→ **TAREAS DEL EJERCICIO**:
**1.** Traduce al inglés esta oración del fragmento sobre el gobierno K: "El cálculo es sustituido por las coartadas, que nunca faltan, por los argumentos prefabricados a partir de las conclusiones."
**2.** Según el fragmento sobre el gobierno K, ¿por qué ese gobierno viró marcadamente hacia un populismo de izquierda? Responde en una a tres oraciones.
**3.** Reproduce, por favor, el pasaje del fragmento sobre el gobierno K que empieza en "Al expandirse sin" y termina en "fue demasiado tarde.".

→ **SECCIÓN DEL DOCUMENTO**:
Pero volvamos a las decisiones cruciales, en que la audacia fue arrollada por la temeridad. Ya recordé que la temeridad acarrea la ausencia total de cálculo serio (entendiendo por tal uno que no es infalible, pero distingue costos y beneficios, riesgos y seguridades, identifica incertezas, calibra la potencias de las propias fuerzas, así como de las ajenas). El cálculo es sustituido por las coartadas, que nunca faltan, por los argumentos prefabricados a partir de las conclusiones. El gobierno K, bajo el empuje ahora de Cristina, creyó que virando marcadamente hacia un populismo de izquierda obtendría un apuntalamiento más apropiado para superar las dificultades que afloraban en el terreno económico. Con foco en el incremento de la carga impositiva a los productores agrícolas, la temeridad se vistió de economía e ideología, culminando la transición desarrollada a lo largo de 2007. Esta conjunción pavimentó el camino a un territorio del que sería imposible retroceder.
Al expandirse sin tapujos hacia una versión radicalizada del populismo (no pareció que NK estuviera en condiciones de impedir nada, o haya intentado hacerlo), los K se cercenaron a sí mismos mucho margen de maniobra. Al abrir el enfrentamiento con el campo pareció que habían previsto reacciones mucho menos intensas (quizás un buen ejemplo de autoengaño). Pero resolvieron que no había vuelta atrás, en lugar de cortar las pérdidas, hasta que fue demasiado tarde.

→ **INFORMACIÓN PROPORCIONADA**:

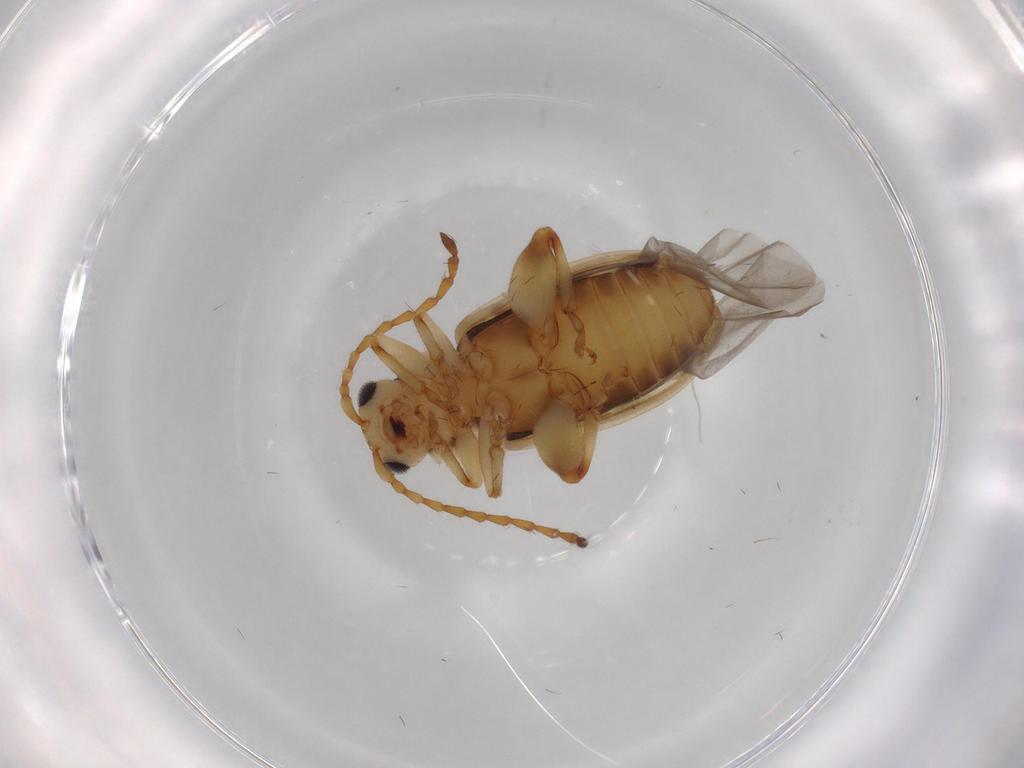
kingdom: Animalia
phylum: Arthropoda
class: Insecta
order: Coleoptera
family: Chrysomelidae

→ **RESPUESTAS COMPLETAS**:
**1.** Calculation is replaced by alibis, which are never lacking, by arguments prefabricated from the conclusions.

**2.** El gobierno K, bajo el empuje de Cristina, creyó que ese viraje le daría un apuntalamiento más apropiado para superar las dificultades que afloraban en el terreno económico.

**3.**
Al expandirse sin tapujos hacia una versión radicalizada del populismo (no pareció que NK estuviera en condiciones de impedir nada, o haya intentado hacerlo), los K se cercenaron a sí mismos mucho margen de maniobra. Al abrir el enfrentamiento con el campo pareció que habían previsto reacciones mucho menos intensas (quizás un buen ejemplo de autoengaño). Pero resolvieron que no había vuelta atrás, en lugar de cortar las pérdidas, hasta que fue demasiado tarde.